A single number is required: how many lines in the data below contain "Anja".

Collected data
::::::

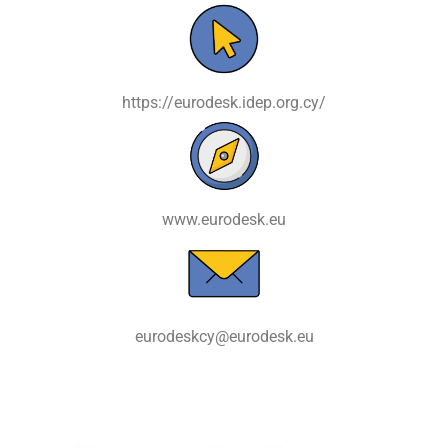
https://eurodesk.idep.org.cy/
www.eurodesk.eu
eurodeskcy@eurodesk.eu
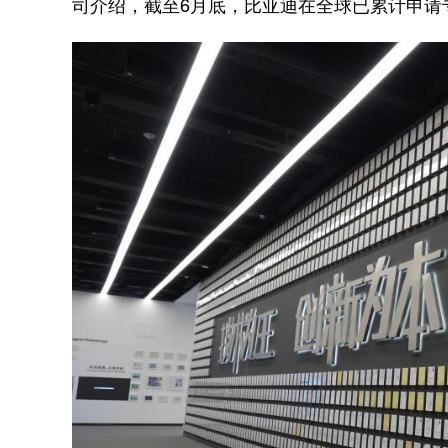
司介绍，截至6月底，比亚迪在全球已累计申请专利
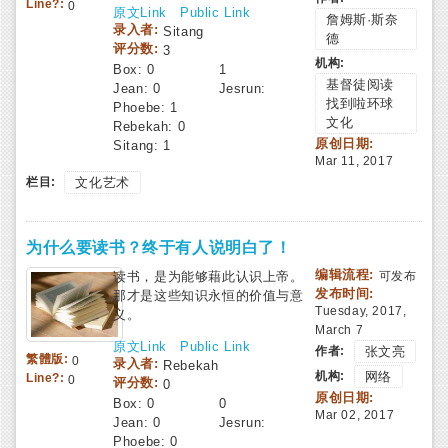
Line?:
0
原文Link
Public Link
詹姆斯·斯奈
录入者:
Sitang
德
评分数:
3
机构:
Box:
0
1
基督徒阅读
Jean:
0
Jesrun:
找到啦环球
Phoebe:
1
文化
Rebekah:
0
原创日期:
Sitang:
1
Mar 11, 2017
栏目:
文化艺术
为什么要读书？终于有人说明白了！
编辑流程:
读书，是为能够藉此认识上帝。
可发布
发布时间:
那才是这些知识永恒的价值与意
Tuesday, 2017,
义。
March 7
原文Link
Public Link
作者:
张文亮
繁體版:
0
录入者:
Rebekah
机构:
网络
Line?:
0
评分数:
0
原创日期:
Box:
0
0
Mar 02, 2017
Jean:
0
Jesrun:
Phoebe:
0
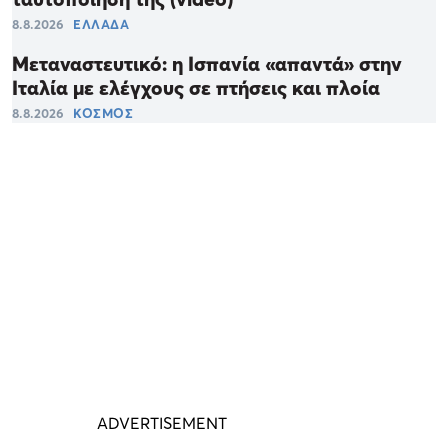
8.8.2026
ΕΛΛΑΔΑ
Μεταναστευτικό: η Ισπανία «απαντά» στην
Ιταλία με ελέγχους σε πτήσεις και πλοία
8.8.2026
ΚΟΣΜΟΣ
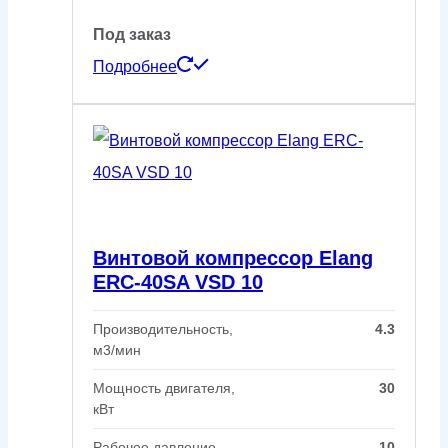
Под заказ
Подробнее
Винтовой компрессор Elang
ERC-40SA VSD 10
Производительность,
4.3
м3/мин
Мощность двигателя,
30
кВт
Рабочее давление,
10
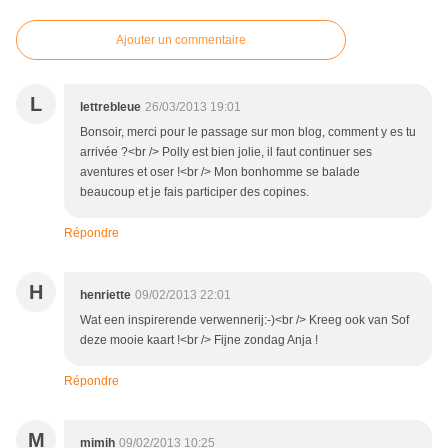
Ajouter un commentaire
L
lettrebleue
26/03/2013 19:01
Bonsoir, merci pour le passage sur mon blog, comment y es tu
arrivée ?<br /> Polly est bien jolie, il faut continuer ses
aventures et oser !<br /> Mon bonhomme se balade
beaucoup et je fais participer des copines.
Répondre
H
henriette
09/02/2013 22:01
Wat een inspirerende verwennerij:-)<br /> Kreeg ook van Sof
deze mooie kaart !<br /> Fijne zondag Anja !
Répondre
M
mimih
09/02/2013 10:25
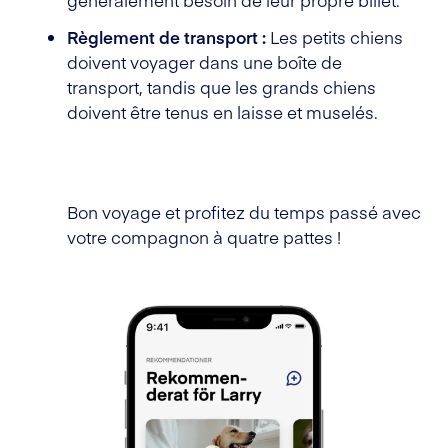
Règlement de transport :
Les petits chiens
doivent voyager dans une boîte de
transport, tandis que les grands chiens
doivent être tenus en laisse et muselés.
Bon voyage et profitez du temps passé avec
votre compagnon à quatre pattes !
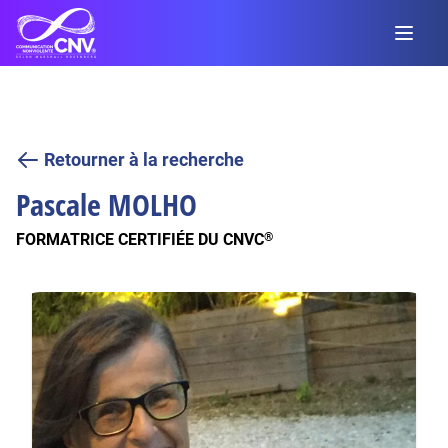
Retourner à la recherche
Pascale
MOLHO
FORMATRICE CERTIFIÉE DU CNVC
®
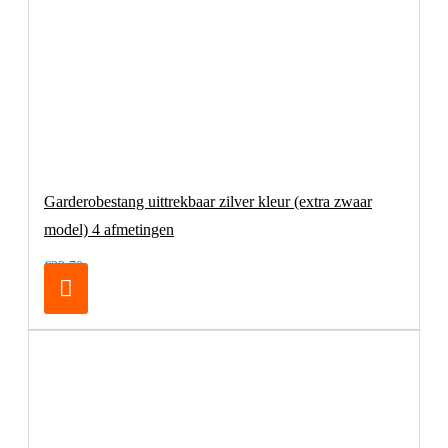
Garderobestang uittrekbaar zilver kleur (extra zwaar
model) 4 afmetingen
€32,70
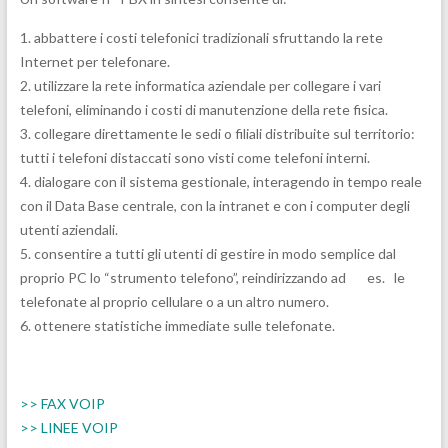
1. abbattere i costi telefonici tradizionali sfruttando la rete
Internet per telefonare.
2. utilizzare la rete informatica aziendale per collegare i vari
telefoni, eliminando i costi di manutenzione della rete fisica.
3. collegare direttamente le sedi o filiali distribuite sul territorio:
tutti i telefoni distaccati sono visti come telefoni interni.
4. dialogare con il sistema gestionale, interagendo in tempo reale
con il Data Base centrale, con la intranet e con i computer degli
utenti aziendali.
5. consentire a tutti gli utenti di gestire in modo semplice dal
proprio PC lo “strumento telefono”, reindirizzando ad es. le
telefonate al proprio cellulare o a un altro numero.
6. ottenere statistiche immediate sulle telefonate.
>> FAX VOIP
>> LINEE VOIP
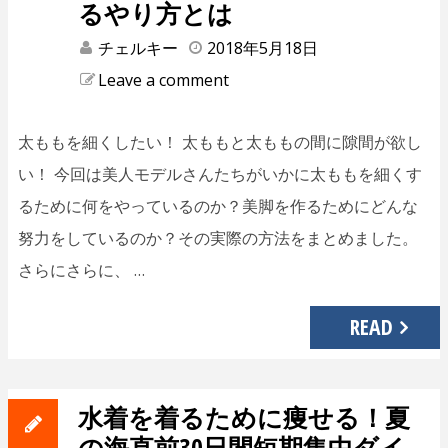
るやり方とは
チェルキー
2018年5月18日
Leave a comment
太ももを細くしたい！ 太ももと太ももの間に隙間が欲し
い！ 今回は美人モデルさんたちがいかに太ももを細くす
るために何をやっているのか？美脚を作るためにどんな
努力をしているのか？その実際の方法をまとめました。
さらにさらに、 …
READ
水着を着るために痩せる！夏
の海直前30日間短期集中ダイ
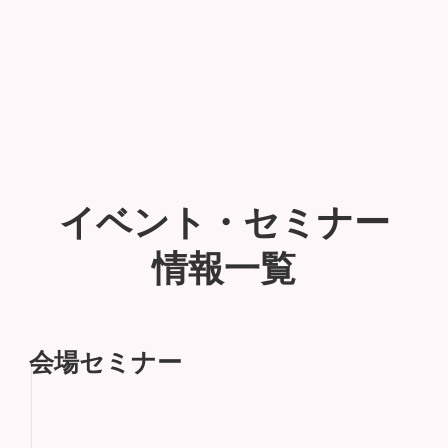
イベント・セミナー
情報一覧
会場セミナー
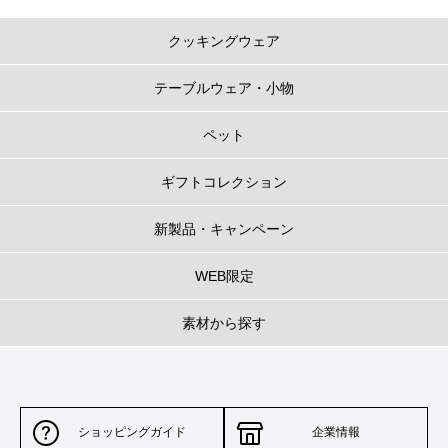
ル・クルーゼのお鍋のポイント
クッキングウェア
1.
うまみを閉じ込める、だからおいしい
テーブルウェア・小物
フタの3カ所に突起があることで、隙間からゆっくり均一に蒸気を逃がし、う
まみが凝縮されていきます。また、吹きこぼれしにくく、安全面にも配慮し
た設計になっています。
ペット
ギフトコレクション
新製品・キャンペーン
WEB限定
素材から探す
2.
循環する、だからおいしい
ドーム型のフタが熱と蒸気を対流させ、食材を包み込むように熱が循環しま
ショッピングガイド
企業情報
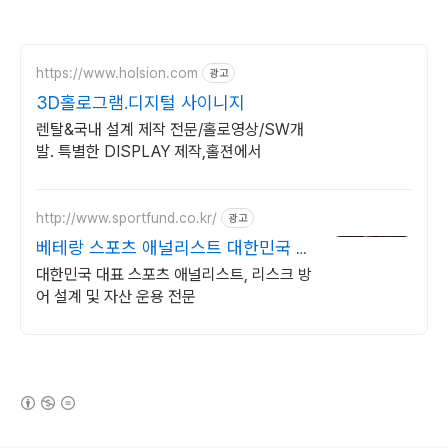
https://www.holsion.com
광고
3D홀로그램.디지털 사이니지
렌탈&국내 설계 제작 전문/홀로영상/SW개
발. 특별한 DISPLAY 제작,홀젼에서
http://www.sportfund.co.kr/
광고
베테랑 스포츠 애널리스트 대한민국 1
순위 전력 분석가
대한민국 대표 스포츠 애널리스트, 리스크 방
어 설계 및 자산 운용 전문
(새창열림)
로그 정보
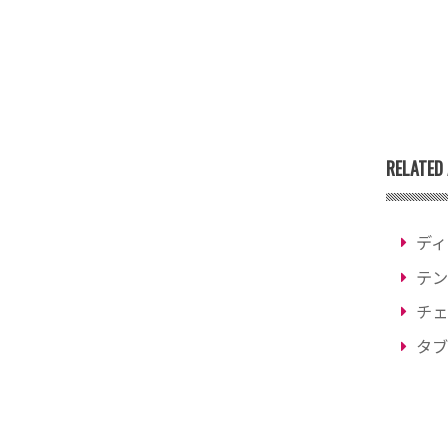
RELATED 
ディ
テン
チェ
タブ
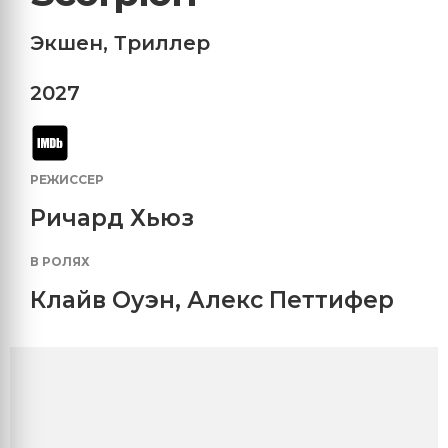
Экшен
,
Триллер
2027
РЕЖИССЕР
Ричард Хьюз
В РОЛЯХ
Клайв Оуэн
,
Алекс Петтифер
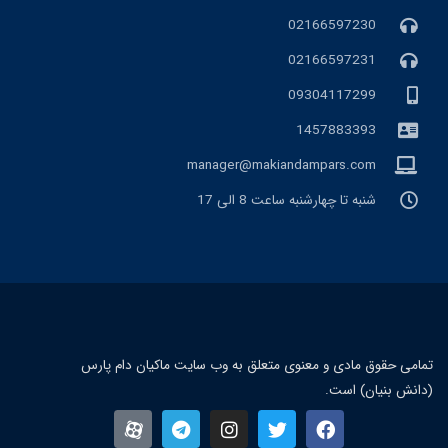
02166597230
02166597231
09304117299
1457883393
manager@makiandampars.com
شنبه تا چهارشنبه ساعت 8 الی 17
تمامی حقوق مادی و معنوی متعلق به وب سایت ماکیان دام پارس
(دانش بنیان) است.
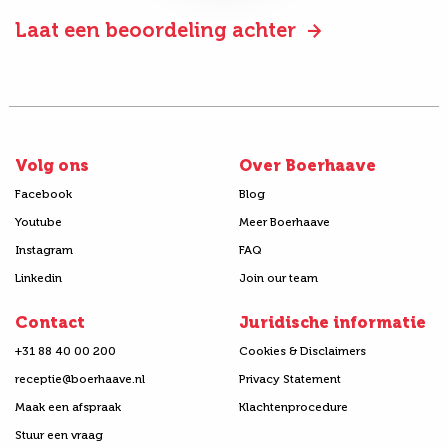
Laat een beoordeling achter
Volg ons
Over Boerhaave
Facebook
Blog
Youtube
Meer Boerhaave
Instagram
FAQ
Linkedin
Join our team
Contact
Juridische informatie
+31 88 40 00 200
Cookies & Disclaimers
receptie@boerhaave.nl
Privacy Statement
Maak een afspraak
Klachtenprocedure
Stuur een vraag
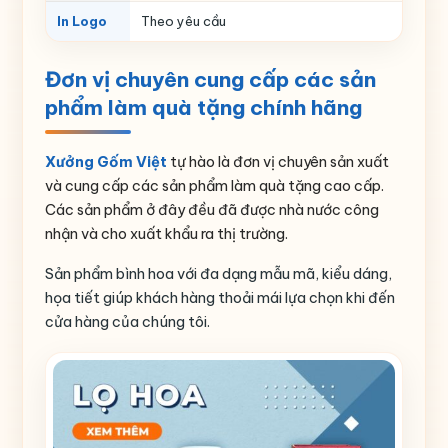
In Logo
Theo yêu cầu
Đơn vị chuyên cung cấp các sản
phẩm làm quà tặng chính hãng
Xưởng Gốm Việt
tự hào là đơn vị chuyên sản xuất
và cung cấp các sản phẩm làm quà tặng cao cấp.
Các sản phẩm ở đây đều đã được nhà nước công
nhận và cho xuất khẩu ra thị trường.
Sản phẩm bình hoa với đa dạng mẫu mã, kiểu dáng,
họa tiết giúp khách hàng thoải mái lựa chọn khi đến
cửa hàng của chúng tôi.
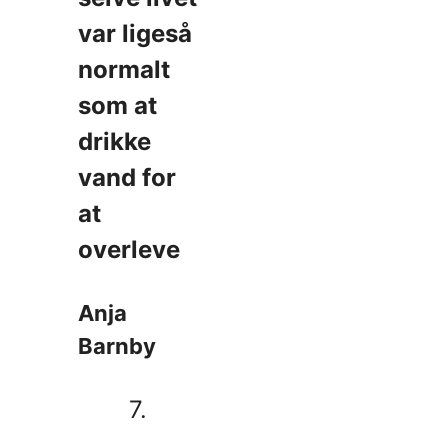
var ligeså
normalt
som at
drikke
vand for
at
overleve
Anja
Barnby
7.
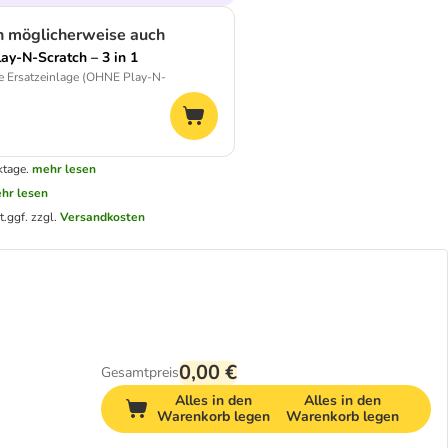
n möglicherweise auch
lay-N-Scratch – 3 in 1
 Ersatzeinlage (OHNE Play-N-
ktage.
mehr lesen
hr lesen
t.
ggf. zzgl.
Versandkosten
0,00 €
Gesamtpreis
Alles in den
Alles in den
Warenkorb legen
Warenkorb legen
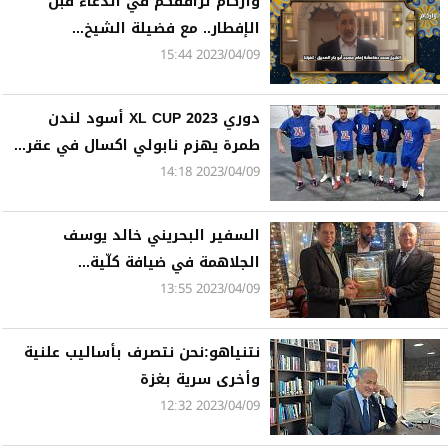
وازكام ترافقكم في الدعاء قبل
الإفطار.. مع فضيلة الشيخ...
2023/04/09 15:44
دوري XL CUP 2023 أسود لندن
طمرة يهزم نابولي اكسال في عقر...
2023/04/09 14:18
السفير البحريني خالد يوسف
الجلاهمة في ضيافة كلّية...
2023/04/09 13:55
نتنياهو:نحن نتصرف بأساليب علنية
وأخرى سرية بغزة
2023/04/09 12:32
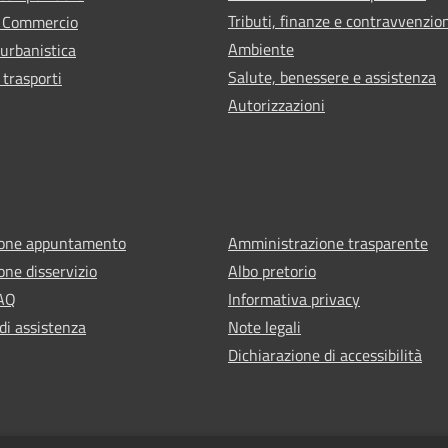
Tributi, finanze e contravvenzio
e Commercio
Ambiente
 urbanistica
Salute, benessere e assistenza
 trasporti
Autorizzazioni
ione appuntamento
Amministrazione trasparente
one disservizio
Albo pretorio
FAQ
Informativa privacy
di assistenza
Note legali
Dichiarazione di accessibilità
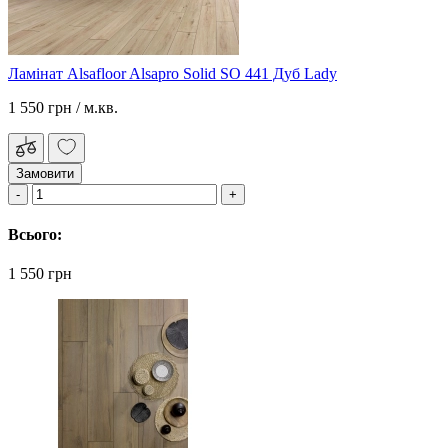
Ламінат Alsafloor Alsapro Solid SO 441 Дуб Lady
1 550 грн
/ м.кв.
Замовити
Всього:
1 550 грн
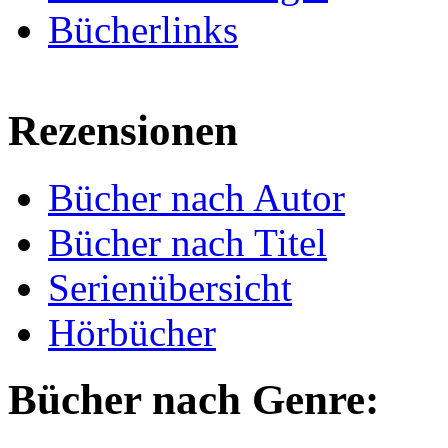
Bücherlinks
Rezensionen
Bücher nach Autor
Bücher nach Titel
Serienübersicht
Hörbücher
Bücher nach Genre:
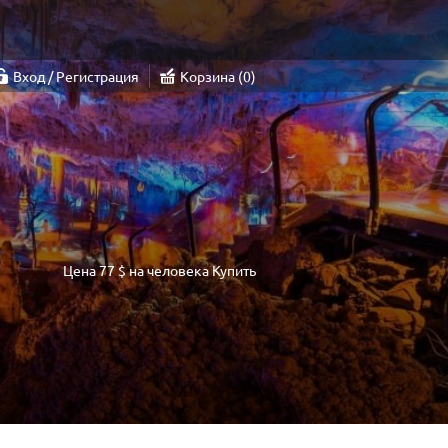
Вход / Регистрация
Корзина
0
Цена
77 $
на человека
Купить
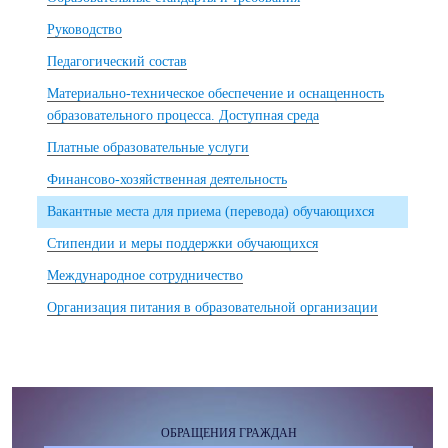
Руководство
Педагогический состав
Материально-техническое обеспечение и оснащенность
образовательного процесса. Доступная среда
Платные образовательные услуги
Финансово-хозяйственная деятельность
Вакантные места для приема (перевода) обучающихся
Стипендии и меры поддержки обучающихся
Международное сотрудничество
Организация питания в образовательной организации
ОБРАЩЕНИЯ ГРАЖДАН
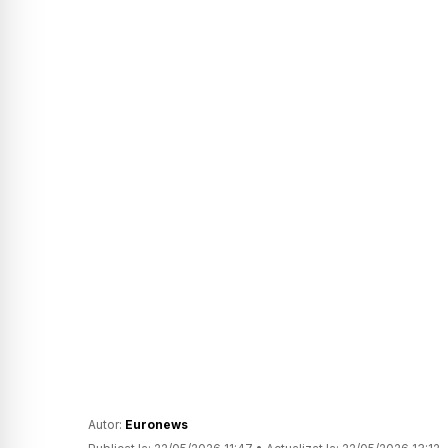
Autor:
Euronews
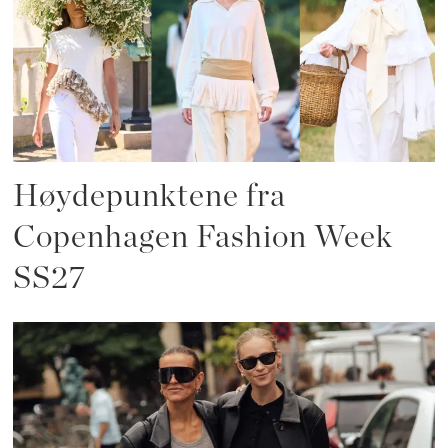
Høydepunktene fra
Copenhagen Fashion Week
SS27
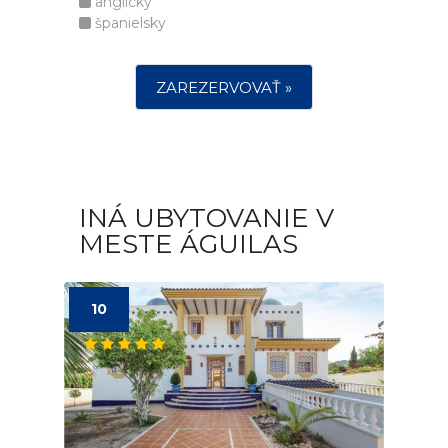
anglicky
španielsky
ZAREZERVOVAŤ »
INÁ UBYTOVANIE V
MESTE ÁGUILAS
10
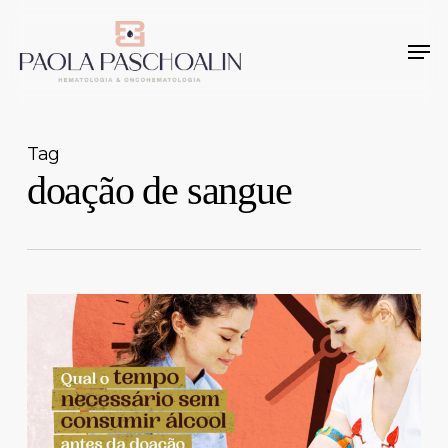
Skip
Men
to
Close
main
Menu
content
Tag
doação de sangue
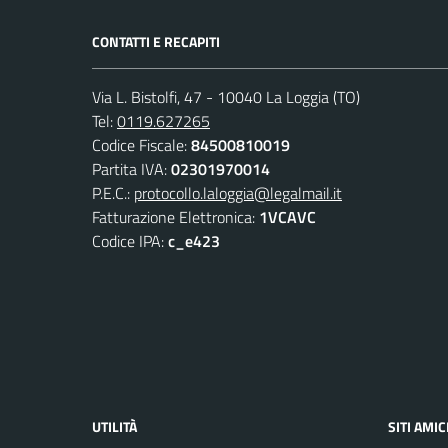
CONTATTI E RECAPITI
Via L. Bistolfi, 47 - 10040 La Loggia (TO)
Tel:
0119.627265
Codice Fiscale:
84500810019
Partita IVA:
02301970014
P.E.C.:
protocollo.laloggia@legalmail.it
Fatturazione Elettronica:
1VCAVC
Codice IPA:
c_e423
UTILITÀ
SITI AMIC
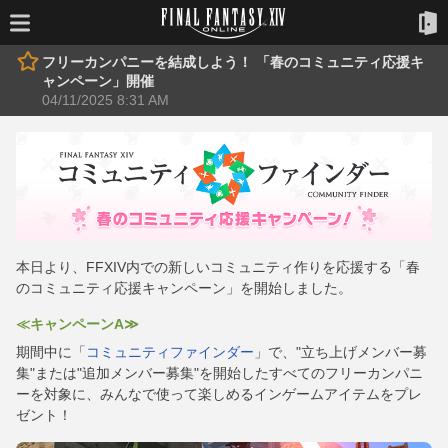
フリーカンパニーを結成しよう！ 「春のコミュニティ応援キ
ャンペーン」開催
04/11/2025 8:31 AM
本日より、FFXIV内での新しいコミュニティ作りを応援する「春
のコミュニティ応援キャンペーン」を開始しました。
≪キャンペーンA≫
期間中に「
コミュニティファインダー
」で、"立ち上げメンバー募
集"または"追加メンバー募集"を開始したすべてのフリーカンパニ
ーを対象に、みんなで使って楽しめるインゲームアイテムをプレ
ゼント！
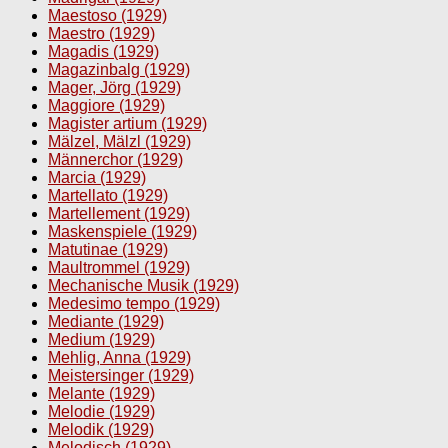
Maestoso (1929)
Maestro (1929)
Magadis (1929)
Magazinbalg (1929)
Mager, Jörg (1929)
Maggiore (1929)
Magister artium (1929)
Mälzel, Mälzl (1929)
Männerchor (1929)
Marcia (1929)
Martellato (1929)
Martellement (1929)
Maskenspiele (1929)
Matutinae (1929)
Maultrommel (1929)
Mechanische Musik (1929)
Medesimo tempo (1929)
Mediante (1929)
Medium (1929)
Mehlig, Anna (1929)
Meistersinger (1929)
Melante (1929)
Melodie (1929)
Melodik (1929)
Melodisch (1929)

::::::

== EXERCISE RESPONSE ==
2